Written exercise:
Retype every one of the following lines precisely as it appears, without changing any character.

## Begin Data for this exercise

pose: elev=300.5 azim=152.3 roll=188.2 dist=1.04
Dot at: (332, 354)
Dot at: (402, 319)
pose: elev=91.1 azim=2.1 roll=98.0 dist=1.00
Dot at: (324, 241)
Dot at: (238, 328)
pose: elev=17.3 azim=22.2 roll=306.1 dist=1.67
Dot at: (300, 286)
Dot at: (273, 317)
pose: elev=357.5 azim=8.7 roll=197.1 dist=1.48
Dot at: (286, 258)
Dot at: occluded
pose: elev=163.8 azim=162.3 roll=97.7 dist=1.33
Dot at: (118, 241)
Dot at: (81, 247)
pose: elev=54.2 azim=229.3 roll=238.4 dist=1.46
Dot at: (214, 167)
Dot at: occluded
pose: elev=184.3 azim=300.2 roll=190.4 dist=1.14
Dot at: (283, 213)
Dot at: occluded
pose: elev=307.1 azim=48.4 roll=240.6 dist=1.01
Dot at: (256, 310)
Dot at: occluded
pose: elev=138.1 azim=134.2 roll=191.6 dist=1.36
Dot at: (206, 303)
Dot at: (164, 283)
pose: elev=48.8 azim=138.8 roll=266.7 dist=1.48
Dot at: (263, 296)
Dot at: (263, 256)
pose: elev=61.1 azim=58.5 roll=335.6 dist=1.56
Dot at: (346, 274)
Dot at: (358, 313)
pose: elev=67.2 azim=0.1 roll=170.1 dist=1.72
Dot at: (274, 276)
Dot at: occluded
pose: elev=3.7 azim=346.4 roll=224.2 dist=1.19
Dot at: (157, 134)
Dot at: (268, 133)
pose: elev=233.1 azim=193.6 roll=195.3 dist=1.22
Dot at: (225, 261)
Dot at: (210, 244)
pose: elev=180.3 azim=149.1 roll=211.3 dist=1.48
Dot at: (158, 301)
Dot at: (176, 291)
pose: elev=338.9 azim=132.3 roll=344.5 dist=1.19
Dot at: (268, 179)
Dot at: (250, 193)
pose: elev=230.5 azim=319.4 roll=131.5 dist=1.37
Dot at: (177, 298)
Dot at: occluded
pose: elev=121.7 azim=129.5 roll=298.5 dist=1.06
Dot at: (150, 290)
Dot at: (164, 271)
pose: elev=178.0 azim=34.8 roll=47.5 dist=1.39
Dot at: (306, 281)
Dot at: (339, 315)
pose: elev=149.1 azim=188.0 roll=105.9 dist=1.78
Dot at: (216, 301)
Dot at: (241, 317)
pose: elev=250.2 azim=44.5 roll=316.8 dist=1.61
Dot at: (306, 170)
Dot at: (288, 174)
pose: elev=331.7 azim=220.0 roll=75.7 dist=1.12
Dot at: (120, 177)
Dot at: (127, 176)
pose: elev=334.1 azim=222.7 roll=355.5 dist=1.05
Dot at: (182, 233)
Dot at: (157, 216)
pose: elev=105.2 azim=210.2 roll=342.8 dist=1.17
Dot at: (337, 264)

## End Data for this exercise

Right answer:
pose: elev=300.5 azim=152.3 roll=188.2 dist=1.04
Dot at: (332, 354)
Dot at: (402, 319)
pose: elev=91.1 azim=2.1 roll=98.0 dist=1.00
Dot at: (324, 241)
Dot at: (238, 328)
pose: elev=17.3 azim=22.2 roll=306.1 dist=1.67
Dot at: (300, 286)
Dot at: (273, 317)
pose: elev=357.5 azim=8.7 roll=197.1 dist=1.48
Dot at: (286, 258)
Dot at: occluded
pose: elev=163.8 azim=162.3 roll=97.7 dist=1.33
Dot at: (118, 241)
Dot at: (81, 247)
pose: elev=54.2 azim=229.3 roll=238.4 dist=1.46
Dot at: (214, 167)
Dot at: occluded
pose: elev=184.3 azim=300.2 roll=190.4 dist=1.14
Dot at: (283, 213)
Dot at: occluded
pose: elev=307.1 azim=48.4 roll=240.6 dist=1.01
Dot at: (256, 310)
Dot at: occluded
pose: elev=138.1 azim=134.2 roll=191.6 dist=1.36
Dot at: (206, 303)
Dot at: (164, 283)
pose: elev=48.8 azim=138.8 roll=266.7 dist=1.48
Dot at: (263, 296)
Dot at: (263, 256)
pose: elev=61.1 azim=58.5 roll=335.6 dist=1.56
Dot at: (346, 274)
Dot at: (358, 313)
pose: elev=67.2 azim=0.1 roll=170.1 dist=1.72
Dot at: (274, 276)
Dot at: occluded
pose: elev=3.7 azim=346.4 roll=224.2 dist=1.19
Dot at: (157, 134)
Dot at: (268, 133)
pose: elev=233.1 azim=193.6 roll=195.3 dist=1.22
Dot at: (225, 261)
Dot at: (210, 244)
pose: elev=180.3 azim=149.1 roll=211.3 dist=1.48
Dot at: (158, 301)
Dot at: (176, 291)
pose: elev=338.9 azim=132.3 roll=344.5 dist=1.19
Dot at: (268, 179)
Dot at: (250, 193)
pose: elev=230.5 azim=319.4 roll=131.5 dist=1.37
Dot at: (177, 298)
Dot at: occluded
pose: elev=121.7 azim=129.5 roll=298.5 dist=1.06
Dot at: (150, 290)
Dot at: (164, 271)
pose: elev=178.0 azim=34.8 roll=47.5 dist=1.39
Dot at: (306, 281)
Dot at: (339, 315)
pose: elev=149.1 azim=188.0 roll=105.9 dist=1.78
Dot at: (216, 301)
Dot at: (241, 317)
pose: elev=250.2 azim=44.5 roll=316.8 dist=1.61
Dot at: (306, 170)
Dot at: (288, 174)
pose: elev=331.7 azim=220.0 roll=75.7 dist=1.12
Dot at: (120, 177)
Dot at: (127, 176)
pose: elev=334.1 azim=222.7 roll=355.5 dist=1.05
Dot at: (182, 233)
Dot at: (157, 216)
pose: elev=105.2 azim=210.2 roll=342.8 dist=1.17
Dot at: (337, 264)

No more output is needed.